Do you know anything about withering flowers and time?  Obviously, we cannot water the ground until it's dry, but how long after it's dry does it wither?  Can flowers last overnight?  Sorry, I know we're all new to this, just curious about these answers.


----------



## Shele (Dec 17, 2017)

shayx said:


> Do you know anything about withering flowers and time?  Obviously, we cannot water the ground until it's dry, but how long after it's dry does it wither?  Can flowers last overnight?  Sorry, I know we're all new to this, just curious about these answers.



I don't know that. I wish I did! Would be nice to know if I can leave my flowers growing when I go to bed. Don't want to wake up to them all withered.

Oh, and on a side note... You can also see what flowers will be possible by cross breeding by going in your Catalog > Others >Flowers.


----------



## shayx (Dec 17, 2017)

Shele said:


> Oh, and on a side note... You can also see what flowers will be possible by cross breeding by going in your Catalog > Others >Flowers.



Thanks!


----------



## shayx (Dec 17, 2017)

Yellow and Orange tulips, Got white and black tulips
Red and Orange (after 5 tries), Got pink tulips


----------



## Angel-Rae (Dec 18, 2017)

Not knowledge, but a question. Could someone please explain how to cross pollinate? I just planted them on an angle in AC:CF and they pollinated themselves.


----------



## KaydeeKrunk (Dec 18, 2017)

Angel-Rae said:


> Not knowledge, but a question. Could someone please explain how to cross pollinate? I just planted them on an angle in AC:CF and they pollinated themselves.



IN Pocket Camp you need to have a flower on you, and you basically have to destroy a flower to make seeds for the hybrid. You select a fully grown flower, it will give you the options to harvest or X-Pollinate, when you hit the X-Pollinate it will open the flowers you have and it will destroy the flower you select to do a pollination, and will say what you made. Not ever X-Pollination gets you seeds though, so sometimes it's an actual waste...


----------



## maarowak (Dec 18, 2017)

I just watered a friends' garden, and it says "Water again in: 20 minutes and 40 sec."

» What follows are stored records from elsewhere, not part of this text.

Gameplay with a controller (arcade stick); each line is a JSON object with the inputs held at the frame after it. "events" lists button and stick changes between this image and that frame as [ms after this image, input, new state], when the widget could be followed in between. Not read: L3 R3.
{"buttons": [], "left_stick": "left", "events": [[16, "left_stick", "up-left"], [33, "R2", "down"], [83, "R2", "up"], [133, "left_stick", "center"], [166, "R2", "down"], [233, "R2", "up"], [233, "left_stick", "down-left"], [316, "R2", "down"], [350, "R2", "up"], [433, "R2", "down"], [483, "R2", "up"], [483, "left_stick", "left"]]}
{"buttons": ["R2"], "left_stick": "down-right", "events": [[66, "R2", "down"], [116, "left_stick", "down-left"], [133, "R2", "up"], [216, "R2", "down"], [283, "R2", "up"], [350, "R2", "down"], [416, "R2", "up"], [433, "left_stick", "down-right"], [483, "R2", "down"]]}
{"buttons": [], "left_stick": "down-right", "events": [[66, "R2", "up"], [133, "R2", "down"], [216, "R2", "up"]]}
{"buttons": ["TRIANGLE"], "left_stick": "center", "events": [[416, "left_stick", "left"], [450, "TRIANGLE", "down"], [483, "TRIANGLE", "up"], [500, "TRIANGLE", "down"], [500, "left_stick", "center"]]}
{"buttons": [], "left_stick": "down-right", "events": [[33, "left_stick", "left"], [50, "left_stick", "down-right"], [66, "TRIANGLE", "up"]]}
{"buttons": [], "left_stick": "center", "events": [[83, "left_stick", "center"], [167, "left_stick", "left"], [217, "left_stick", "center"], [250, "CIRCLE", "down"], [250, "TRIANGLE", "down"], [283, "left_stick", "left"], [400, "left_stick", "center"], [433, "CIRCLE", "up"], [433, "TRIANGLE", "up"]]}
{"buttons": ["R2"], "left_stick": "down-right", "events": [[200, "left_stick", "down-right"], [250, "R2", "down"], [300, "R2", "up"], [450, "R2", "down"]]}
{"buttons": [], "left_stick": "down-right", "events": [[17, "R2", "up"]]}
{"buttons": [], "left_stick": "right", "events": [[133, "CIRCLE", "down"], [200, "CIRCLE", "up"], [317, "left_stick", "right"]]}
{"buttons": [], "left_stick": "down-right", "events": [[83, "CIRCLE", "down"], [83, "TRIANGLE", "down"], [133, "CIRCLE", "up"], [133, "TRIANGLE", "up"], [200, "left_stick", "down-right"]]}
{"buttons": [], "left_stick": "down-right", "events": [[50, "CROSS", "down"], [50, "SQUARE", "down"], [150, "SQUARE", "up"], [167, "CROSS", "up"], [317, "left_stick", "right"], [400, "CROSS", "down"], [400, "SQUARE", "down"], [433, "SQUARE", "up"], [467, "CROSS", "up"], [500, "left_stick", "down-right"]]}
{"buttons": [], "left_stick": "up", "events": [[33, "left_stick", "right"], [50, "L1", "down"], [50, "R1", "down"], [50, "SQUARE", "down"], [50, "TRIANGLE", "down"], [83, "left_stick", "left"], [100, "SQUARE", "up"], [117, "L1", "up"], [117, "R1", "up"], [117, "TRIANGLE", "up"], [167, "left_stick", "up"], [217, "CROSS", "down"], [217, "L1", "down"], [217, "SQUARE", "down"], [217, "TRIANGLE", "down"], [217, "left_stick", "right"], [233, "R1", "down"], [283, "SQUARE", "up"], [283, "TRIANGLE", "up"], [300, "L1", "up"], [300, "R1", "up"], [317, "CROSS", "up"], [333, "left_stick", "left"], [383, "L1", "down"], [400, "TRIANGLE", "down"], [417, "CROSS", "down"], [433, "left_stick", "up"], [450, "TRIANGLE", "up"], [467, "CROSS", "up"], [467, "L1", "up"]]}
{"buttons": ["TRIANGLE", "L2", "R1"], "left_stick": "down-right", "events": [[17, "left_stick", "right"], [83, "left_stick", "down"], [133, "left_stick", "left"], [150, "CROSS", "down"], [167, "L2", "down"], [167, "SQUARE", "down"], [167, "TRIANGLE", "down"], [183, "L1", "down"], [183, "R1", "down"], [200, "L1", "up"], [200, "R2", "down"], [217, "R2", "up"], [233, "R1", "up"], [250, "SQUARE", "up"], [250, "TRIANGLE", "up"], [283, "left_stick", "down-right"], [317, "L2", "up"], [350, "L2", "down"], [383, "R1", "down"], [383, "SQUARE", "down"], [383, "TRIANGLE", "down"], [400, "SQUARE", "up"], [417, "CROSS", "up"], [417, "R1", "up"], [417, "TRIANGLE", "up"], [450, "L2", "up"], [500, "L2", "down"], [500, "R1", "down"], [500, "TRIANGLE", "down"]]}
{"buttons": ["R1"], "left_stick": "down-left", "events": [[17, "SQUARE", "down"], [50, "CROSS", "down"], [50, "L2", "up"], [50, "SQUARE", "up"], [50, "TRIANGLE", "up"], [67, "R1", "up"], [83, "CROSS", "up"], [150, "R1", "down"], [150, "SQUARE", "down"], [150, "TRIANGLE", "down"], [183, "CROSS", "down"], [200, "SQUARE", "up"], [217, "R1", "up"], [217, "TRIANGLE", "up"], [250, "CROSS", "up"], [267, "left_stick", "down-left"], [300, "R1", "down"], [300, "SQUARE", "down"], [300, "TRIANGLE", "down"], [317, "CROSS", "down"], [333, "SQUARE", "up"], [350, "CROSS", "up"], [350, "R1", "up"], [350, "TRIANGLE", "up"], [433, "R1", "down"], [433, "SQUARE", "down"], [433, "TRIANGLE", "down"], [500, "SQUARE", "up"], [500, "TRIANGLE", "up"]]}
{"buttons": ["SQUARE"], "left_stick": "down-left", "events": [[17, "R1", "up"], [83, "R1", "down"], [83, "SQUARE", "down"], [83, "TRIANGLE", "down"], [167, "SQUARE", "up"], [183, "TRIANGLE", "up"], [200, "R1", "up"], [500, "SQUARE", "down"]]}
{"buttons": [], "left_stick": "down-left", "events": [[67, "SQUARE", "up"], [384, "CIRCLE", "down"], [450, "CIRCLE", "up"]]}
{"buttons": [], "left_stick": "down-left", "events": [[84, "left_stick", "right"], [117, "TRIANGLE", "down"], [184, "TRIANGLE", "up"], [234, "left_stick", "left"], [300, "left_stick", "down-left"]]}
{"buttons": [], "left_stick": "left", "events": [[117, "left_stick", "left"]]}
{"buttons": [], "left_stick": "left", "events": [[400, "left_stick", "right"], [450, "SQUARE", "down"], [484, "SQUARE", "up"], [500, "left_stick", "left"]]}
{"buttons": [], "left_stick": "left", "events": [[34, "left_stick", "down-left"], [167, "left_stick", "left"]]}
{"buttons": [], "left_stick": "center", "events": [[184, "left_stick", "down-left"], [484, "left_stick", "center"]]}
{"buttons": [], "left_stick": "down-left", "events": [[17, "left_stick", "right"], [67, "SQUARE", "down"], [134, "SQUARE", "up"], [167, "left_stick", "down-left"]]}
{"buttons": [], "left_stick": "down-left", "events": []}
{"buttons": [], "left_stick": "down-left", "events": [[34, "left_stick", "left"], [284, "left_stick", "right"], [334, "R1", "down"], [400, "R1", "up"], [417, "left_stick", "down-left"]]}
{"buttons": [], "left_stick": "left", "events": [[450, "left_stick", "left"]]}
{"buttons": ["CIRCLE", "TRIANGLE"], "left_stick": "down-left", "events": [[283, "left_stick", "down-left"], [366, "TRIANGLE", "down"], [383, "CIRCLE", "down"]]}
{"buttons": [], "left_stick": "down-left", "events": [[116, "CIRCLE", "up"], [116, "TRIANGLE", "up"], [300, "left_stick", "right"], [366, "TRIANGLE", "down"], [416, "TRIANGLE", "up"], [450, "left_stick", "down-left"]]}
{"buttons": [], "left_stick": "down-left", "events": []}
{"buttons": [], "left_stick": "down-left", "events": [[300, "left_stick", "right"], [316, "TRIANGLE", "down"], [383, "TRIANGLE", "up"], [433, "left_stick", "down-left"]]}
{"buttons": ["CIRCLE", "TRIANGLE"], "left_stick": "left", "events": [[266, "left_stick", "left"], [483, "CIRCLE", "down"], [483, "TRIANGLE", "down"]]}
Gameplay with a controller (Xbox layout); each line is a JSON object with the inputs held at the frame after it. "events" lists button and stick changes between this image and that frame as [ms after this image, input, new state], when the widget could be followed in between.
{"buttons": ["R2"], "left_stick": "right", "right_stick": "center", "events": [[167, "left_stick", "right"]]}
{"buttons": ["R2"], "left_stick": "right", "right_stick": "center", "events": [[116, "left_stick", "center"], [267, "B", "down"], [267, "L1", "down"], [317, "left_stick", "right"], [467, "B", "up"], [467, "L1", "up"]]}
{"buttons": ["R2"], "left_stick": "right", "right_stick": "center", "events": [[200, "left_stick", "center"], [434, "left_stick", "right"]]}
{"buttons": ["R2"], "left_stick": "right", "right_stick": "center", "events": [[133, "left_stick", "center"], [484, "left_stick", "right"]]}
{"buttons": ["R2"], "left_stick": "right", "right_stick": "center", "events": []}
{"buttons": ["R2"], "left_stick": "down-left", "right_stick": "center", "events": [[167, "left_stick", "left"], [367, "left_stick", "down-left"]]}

So maybe they dry up in 21min?


----------



## shayx (Dec 18, 2017)

maarowak said:


> I just watered a friends' garden, and it says "Water again in: 20 minutes and 40 sec."
> 
> So maybe they dry up in 21min?



Was it 21 minutes until the 3-hour change?  I believe I had to wait 2.5 hours after watering because the change had happened thirty minutes prior


----------



## TykiButterfree (Dec 18, 2017)

I have a question. I visited a friend who already had some flowers in their garden. It gave me the option to pollinate, but I didn't have any flowers in my inventory. If I did, would it have done anything to their flower? Or is it just the flower from your invemtory that would disappear?


----------



## J087 (Dec 18, 2017)

You can pollinate with any flower, even if they are not yours. Keep those friends close whom plant rare seeds. It'll make it easier for you to get rare seeds.


----------



## WolfyWolf (Dec 18, 2017)

Is this what the update was? Ah, man now I gotta go do all I can to collect more things  will take all your knowledge and come back if I gain more to share.


----------



## Bcat (Dec 18, 2017)

TykiButterfree said:


> I have a question. I visited a friend who already had some flowers in their garden. It gave me the option to pollinate, but I didn't have any flowers in my inventory. If I did, would it have done anything to their flower? Or is it just the flower from your invemtory that would disappear?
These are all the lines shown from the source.